A pesar de la extrañeza de la actividad, el círculo de “hackers del Adn” va creciendo, y van surgiendo empresas de biología sintética con ideas estrafalarias, como la creación de plantas brillantes, flores aromáticas, o flores que cambian de color cuando se riegan con cerveza. La meta principal de estos diseñadores es obtener una rosa azul; flor mítica que no existe en la naturaleza, que se ha perseguido durante siglos y por la que se han llegado a ofrecer generosas recompensas. Si bien los floristas suelen lograr rosas azules con el artilugio de la tinta, la ambición es hacer que el color sea parte de su biología. “Sería como un unicornio”, dijo al Wall Street Journal Keira Havens, cofundadora de Revolución de Bioingeniería, en Fort Collins, Colorado, una empresa que trabaja con científicos en proyectos de plantas producidas a partir de la bioingeniería.
La expectativa por las rosas azules, así como por otras novedades, favorece la industria de la floricultura. Quien vio una oportunidad en el mercado y no la desaprovechó fue la destilería japonesa Suntory Holdings Ltd, que se asoció con Florigene, una empresa de ingeniería genética de Australia, y juntas crearon los primeros claveles de color púrpura que se venden en el mundo bajo nombres tales como Moonshade y Moonvista. En 2004 generaron grandes expectativas cuando anunciaron que finalmente habían descifrado el código de la rosa azul, pero resultó que solamente se trataba de rosas con notas de pigmento color lavanda. A pesar de que no se cumplió con la consigna original, igualmente se consideró un logro científico significativo. La rosa llamada Aplausos está disponible en Japón, por 25 dólares cada una.
Sebastián, que comenzó su carrera autodidacta clonando orquídeas y consultando material en Internet, también aceptó el desafío, y junto a Suzanne Anker, artista y directora del Laboratorio de Bioarte en la Escuela de Artes Visuales de Manhattan, investigan la genética de las plantas de color azul. Actualmente están experimentando cómo colorear plantas de tabaco usando el Adn de un tipo de coral.
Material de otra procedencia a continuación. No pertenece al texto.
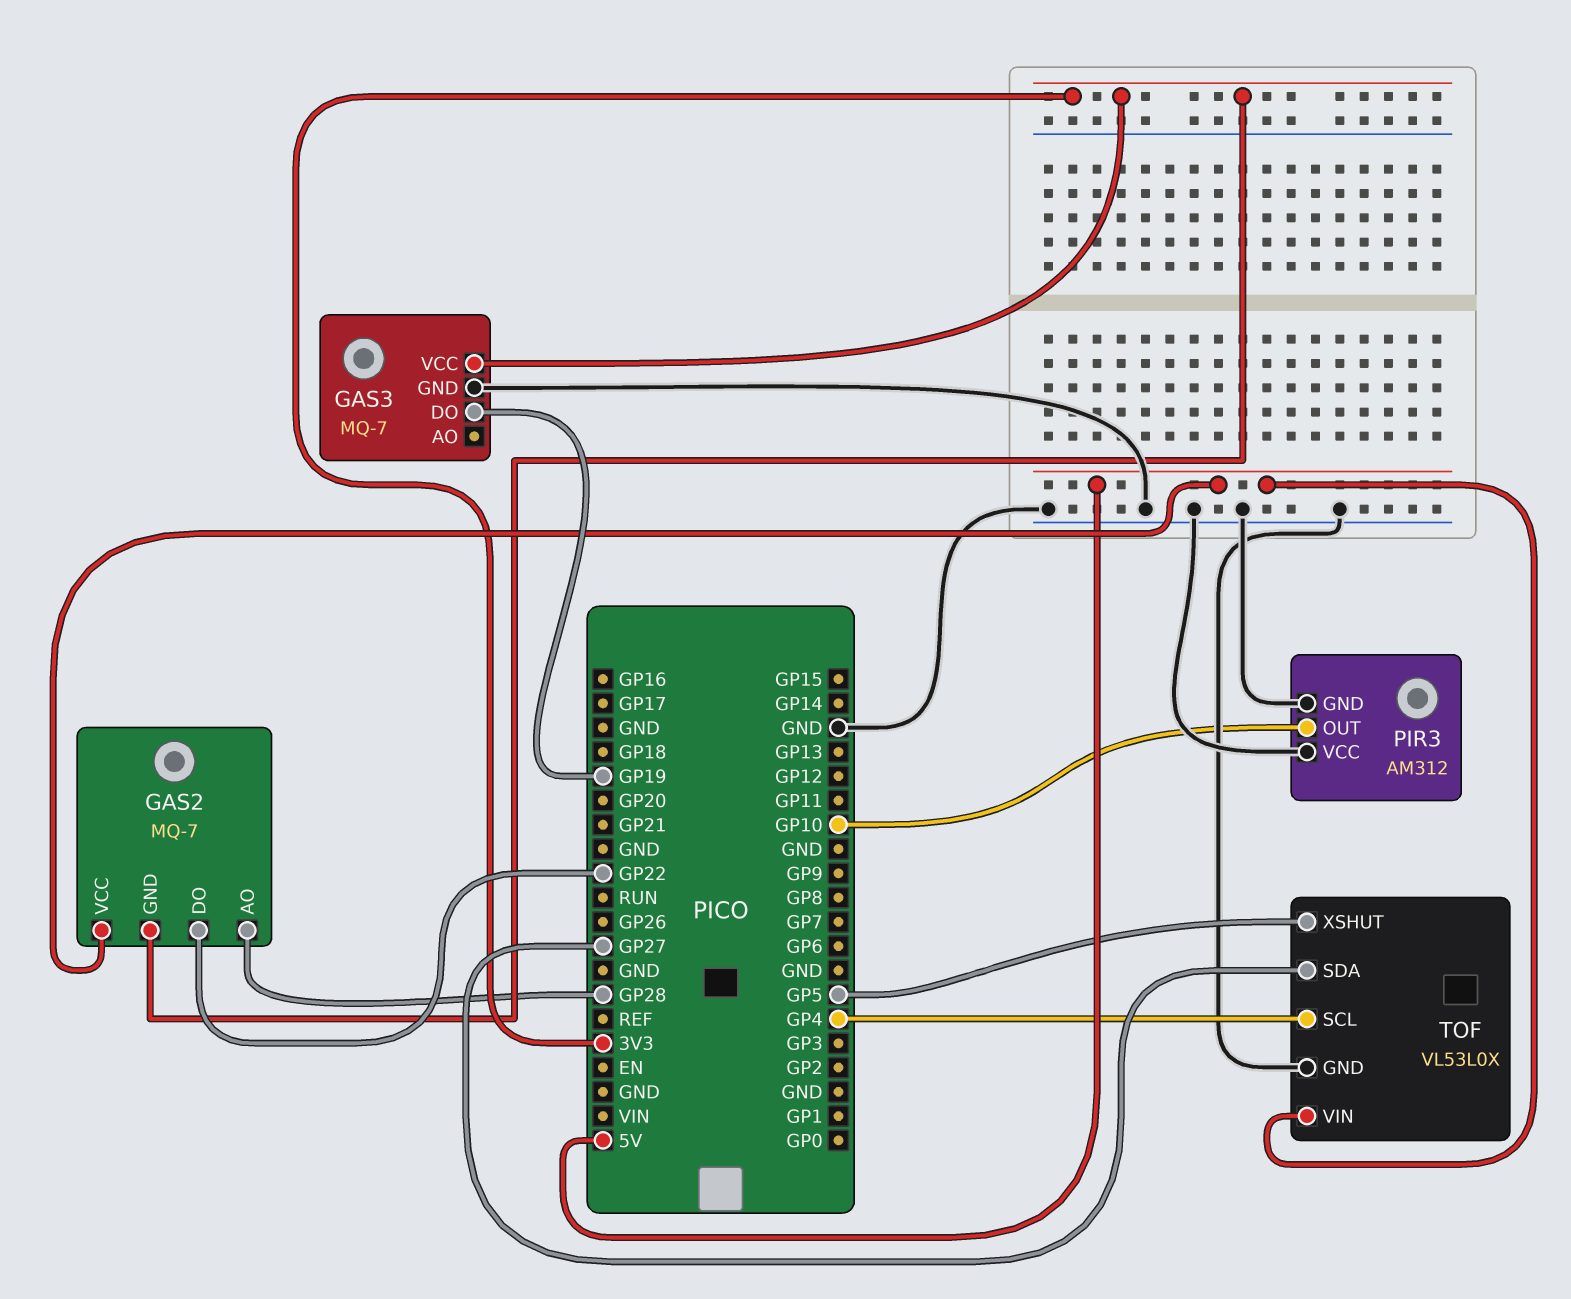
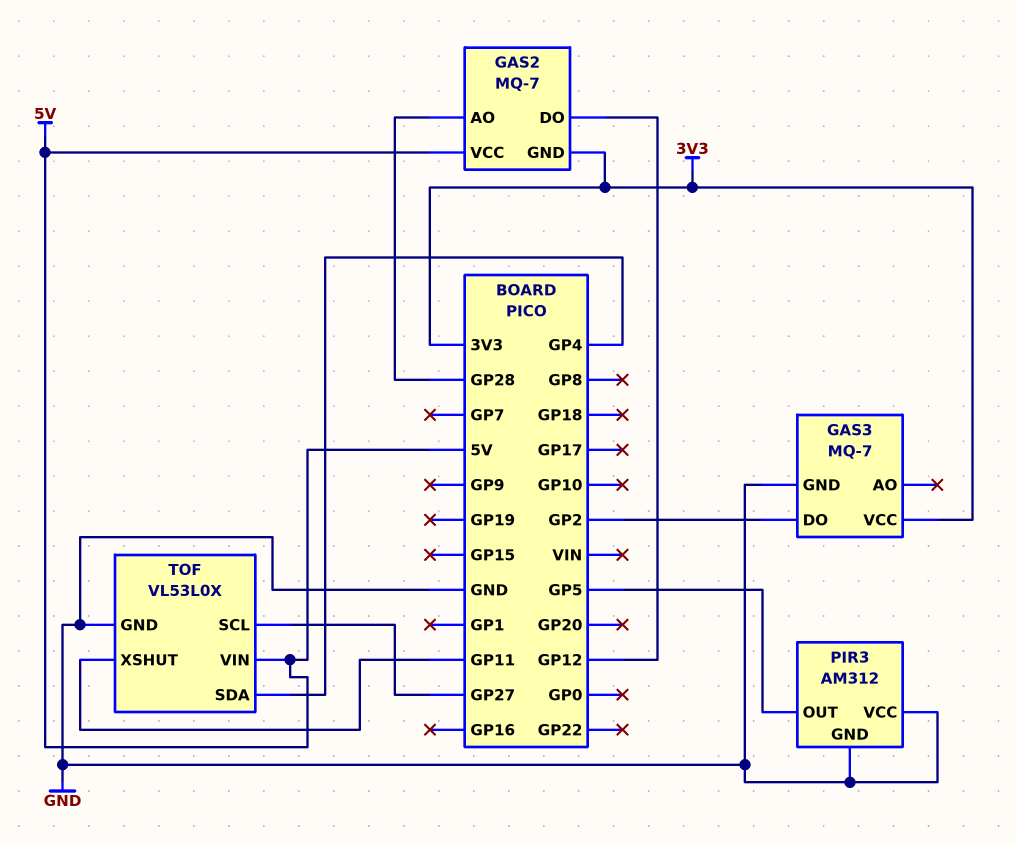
GAS2 pin DO: GP22 -> GP12
GAS3 pin DO: GP19 -> GP2
PIR3 pin OUT: GP10 -> GP5
TOF pin SCL: GP4 -> GP27
TOF pin SDA: GP27 -> GP4
TOF pin XSHUT: GP5 -> GP11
Algunos científicos temen que estos hackers trasladen sus prácticas de modificación genética al terreno humano. Cocioba considera que estos experimentos son inofensivos: “No es como si estuviera jugando con tejidos de mamíferos o con un patógeno potencialmente peligroso”. Antony Evans, de 35 años, presidente ejecutivo de Taxa, una empresa de Silicon Valley que lanzó el año pasado una plataforma para los futuros diseñadores de plantas, dijo al Wall Street Journal: “Puedo ver un futuro en el que la ingeniería genética se convierta en algo aceptable y común, donde algunos adolescentes tengan ideas para las plantas y las hagan de la misma manera en que hoy en día los niños hacen aplicaciones móviles”.